• [WORK TO BE COMPLETED]: Copy out every line of the records word for word, omitting the pictures.

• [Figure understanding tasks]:
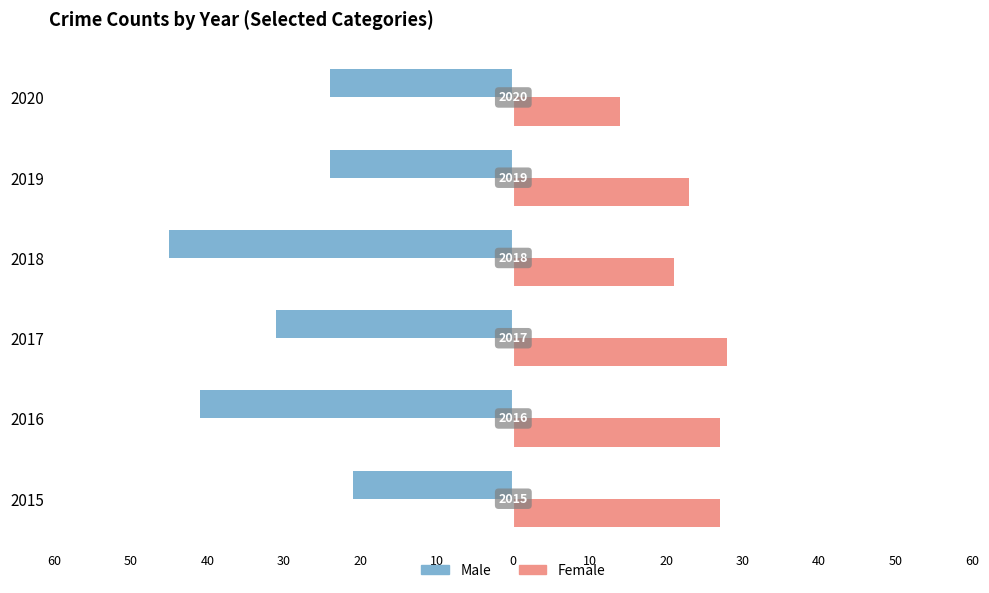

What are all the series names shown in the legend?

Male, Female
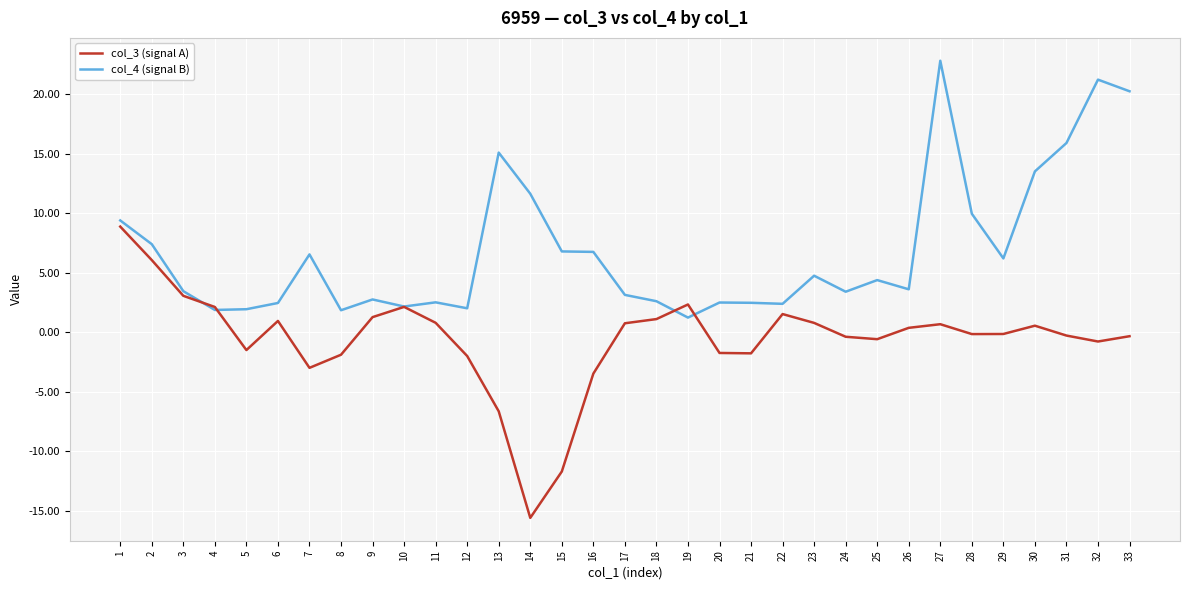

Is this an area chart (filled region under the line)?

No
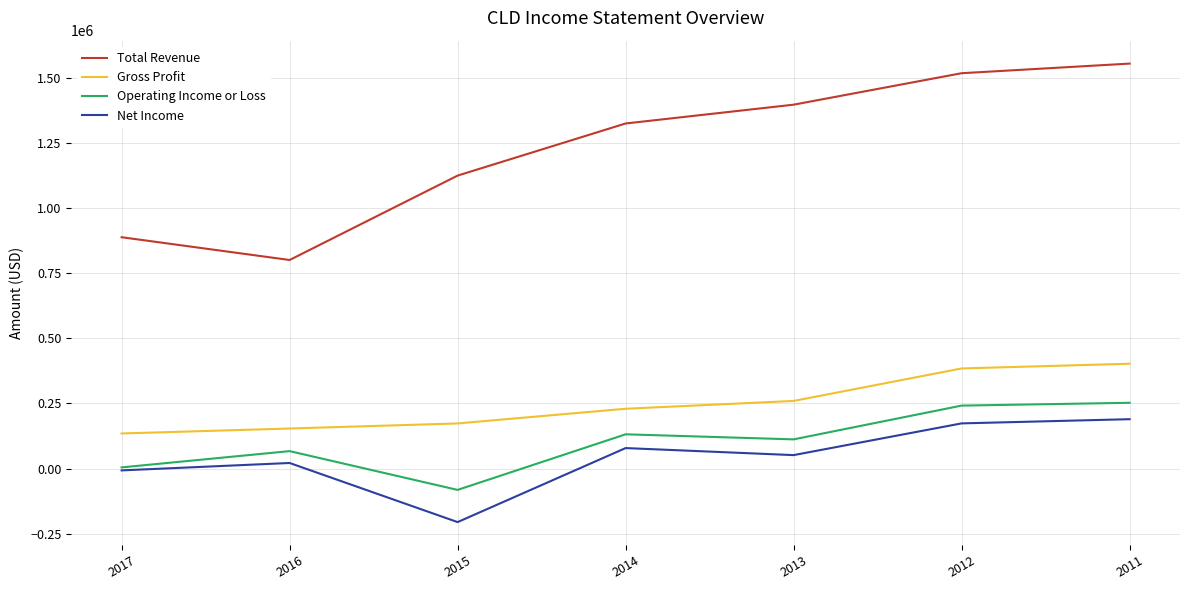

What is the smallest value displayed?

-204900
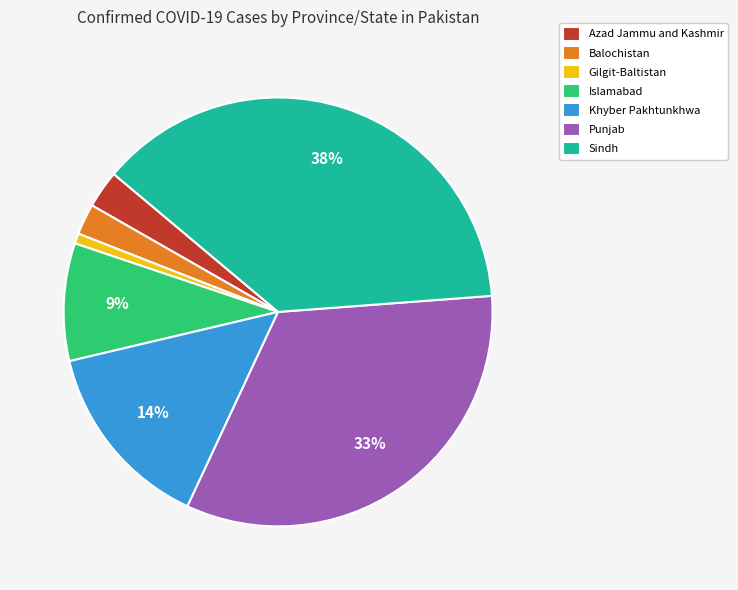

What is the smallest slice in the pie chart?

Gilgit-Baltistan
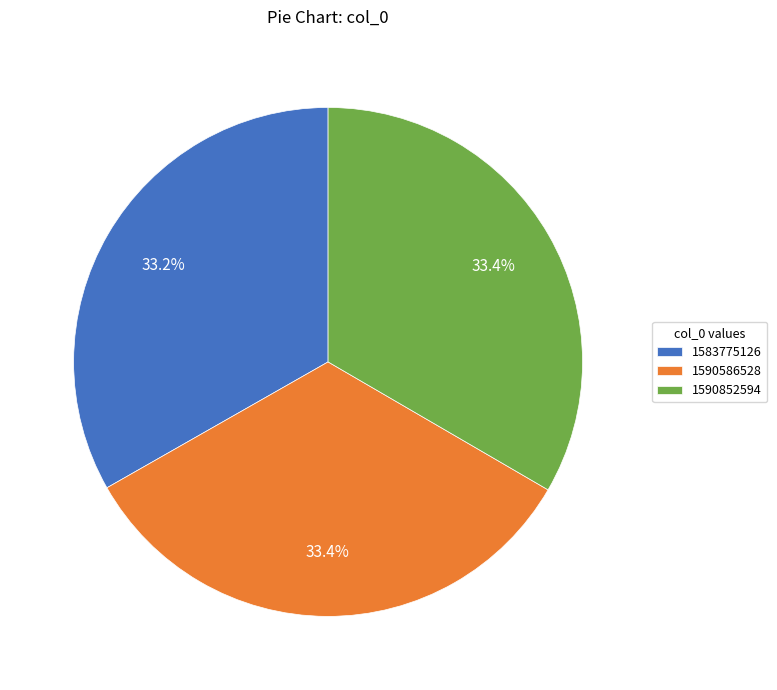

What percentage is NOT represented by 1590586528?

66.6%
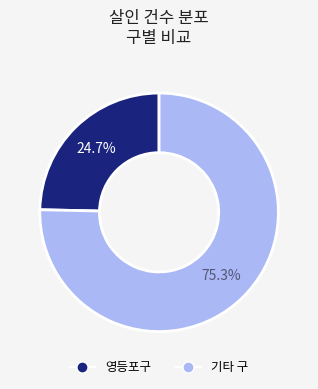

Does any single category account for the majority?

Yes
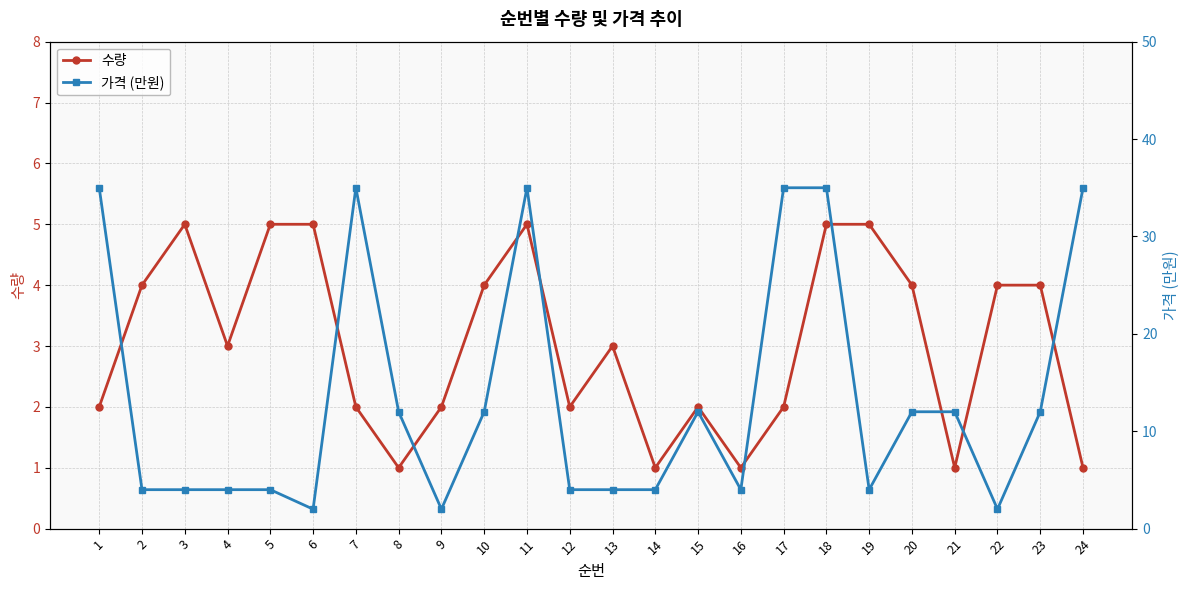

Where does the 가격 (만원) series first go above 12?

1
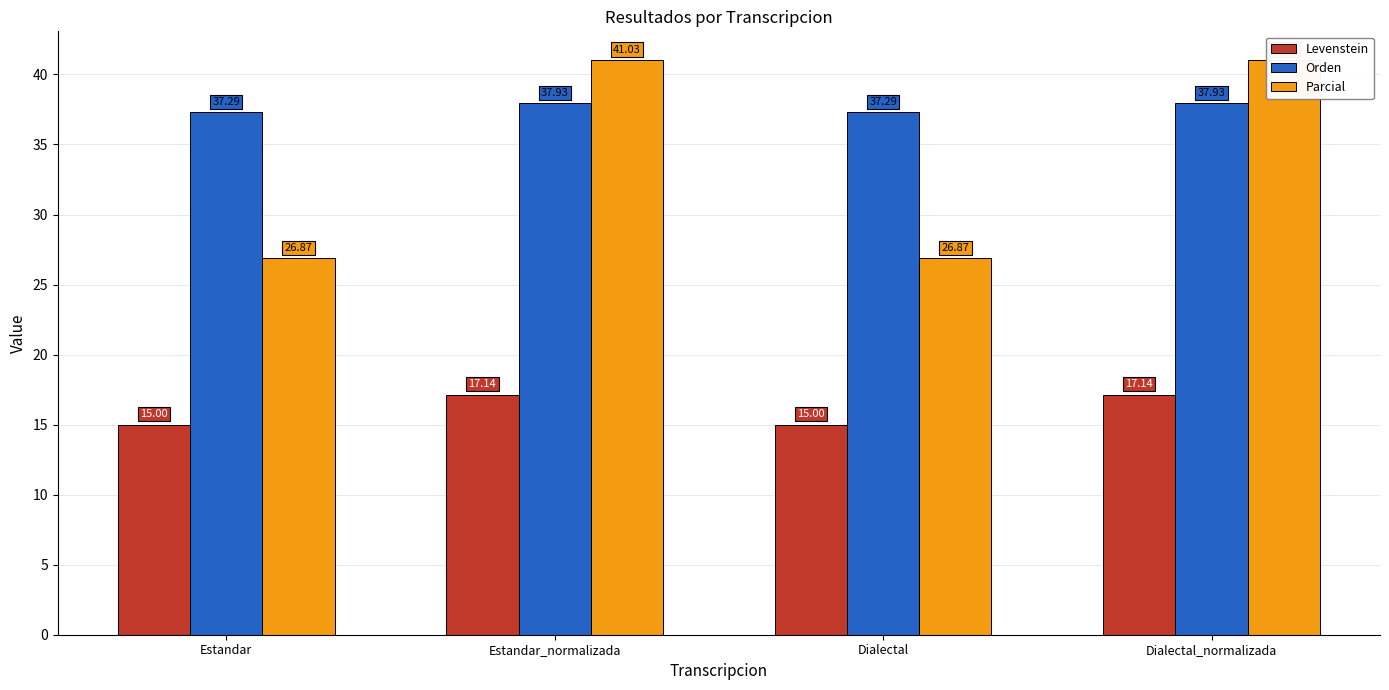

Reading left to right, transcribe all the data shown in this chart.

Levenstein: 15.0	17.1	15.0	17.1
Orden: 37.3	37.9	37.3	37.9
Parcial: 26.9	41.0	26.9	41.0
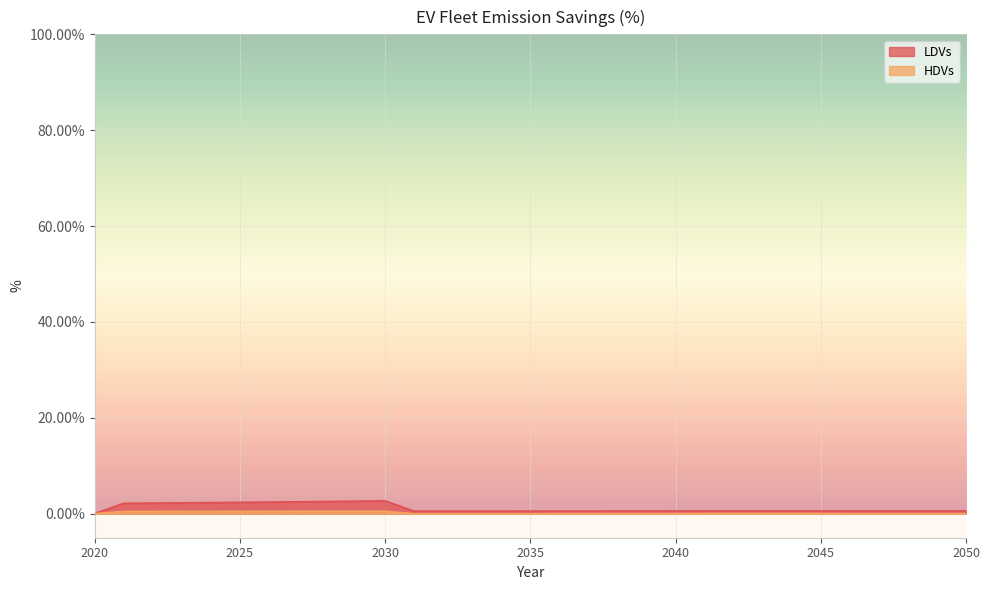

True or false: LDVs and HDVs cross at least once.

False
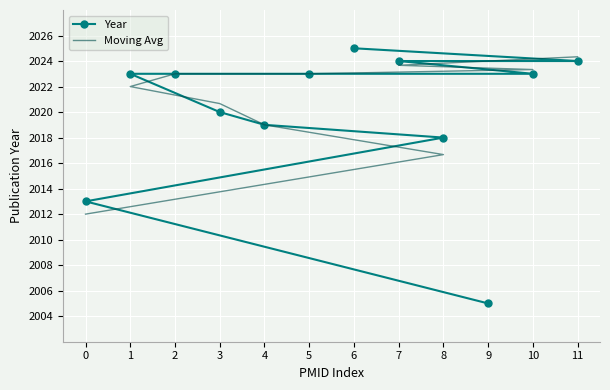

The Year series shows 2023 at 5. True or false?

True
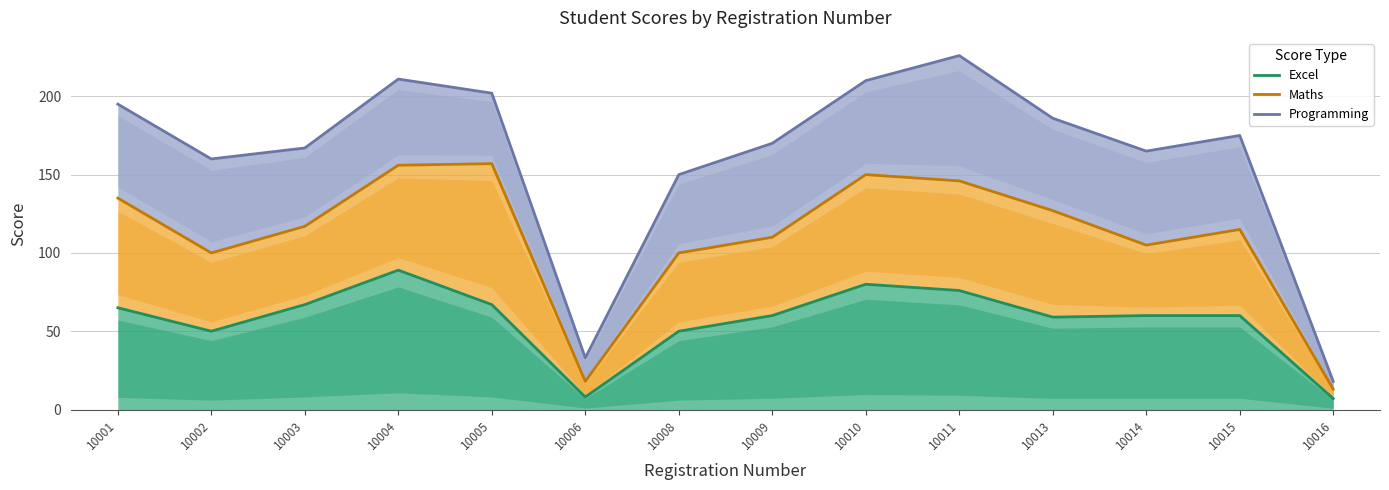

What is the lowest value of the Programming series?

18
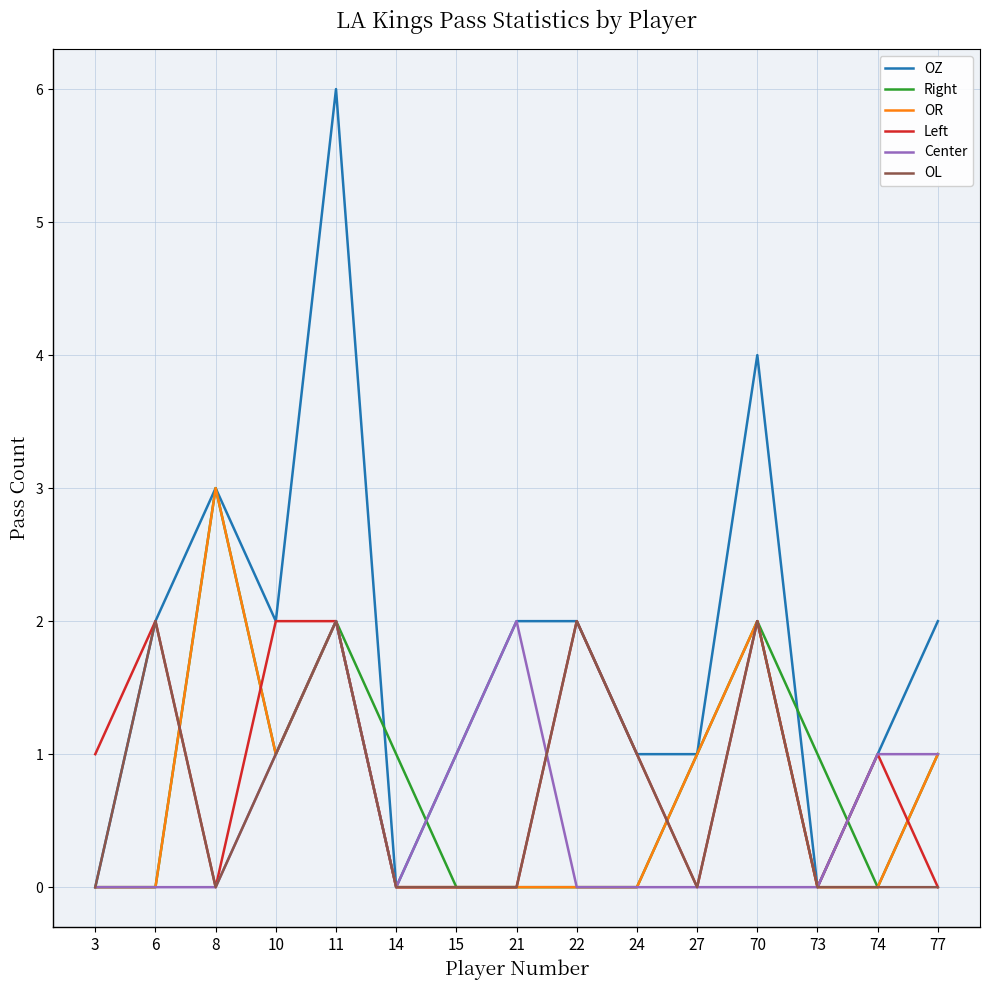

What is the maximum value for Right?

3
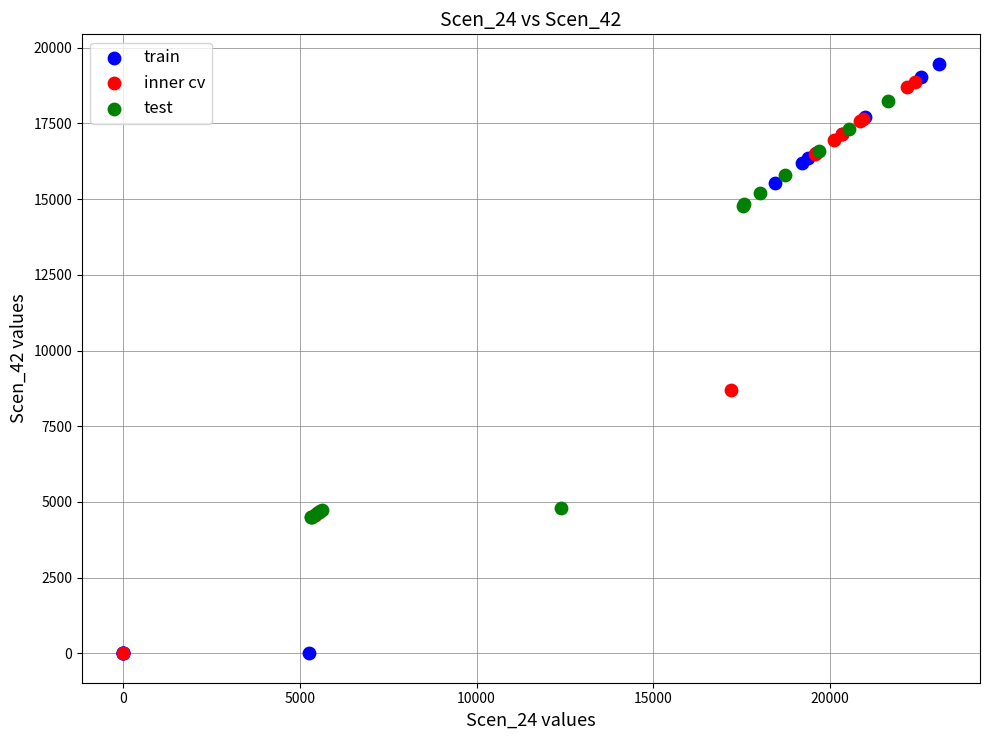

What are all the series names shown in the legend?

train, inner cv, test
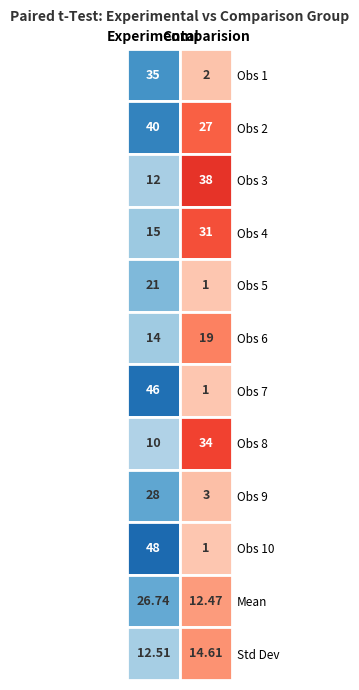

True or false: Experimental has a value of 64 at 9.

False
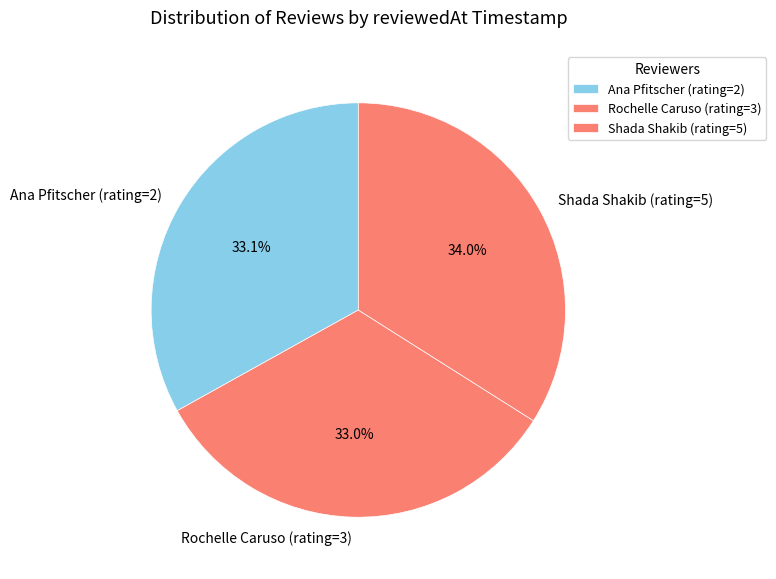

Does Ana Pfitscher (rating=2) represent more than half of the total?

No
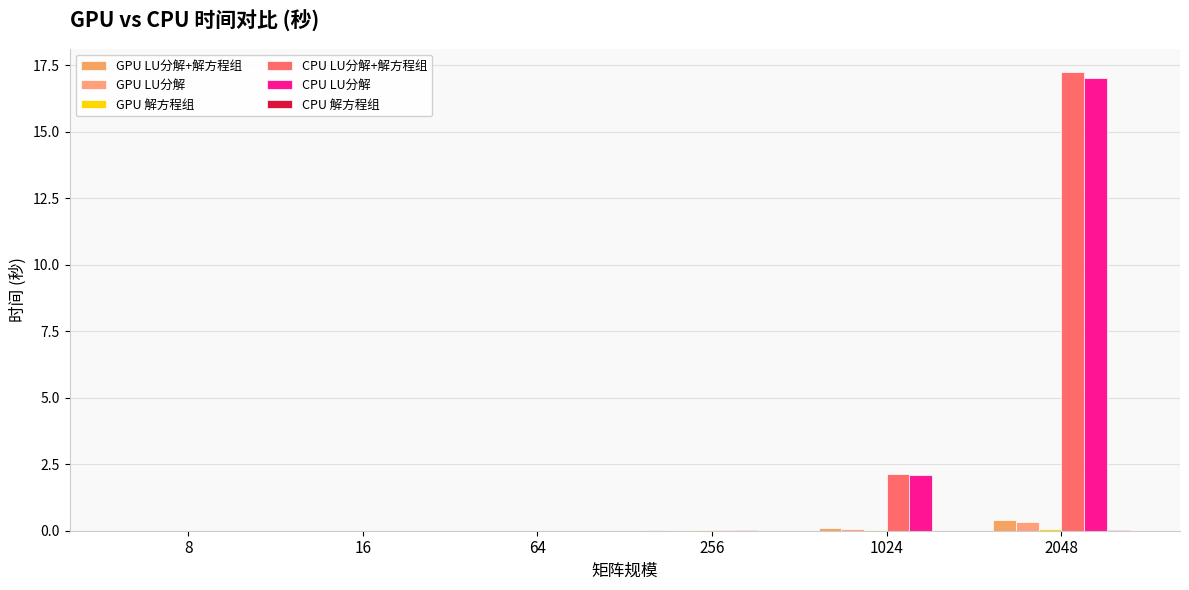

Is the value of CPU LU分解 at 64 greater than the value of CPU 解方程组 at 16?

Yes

• [EXERCISE RESPONSE]:
What are all the series names shown in the legend?

Male, Female

Is this an area chart (filled region under the line)?

No

What is the smallest value displayed?

-204900

What is the smallest slice in the pie chart?

Gilgit-Baltistan

What percentage is NOT represented by 1590586528?

66.6%

Does any single category account for the majority?

Yes

Where does the 가격 (만원) series first go above 12?

1

Reading left to right, transcribe all the data shown in this chart.

Levenstein: 15.0	17.1	15.0	17.1
Orden: 37.3	37.9	37.3	37.9
Parcial: 26.9	41.0	26.9	41.0

True or false: LDVs and HDVs cross at least once.

False

The Year series shows 2023 at 5. True or false?

True

What is the lowest value of the Programming series?

18

What is the maximum value for Right?

3

What are all the series names shown in the legend?

train, inner cv, test

True or false: Experimental has a value of 64 at 9.

False

Does Ana Pfitscher (rating=2) represent more than half of the total?

No

Is the value of CPU LU分解 at 64 greater than the value of CPU 解方程组 at 16?

Yes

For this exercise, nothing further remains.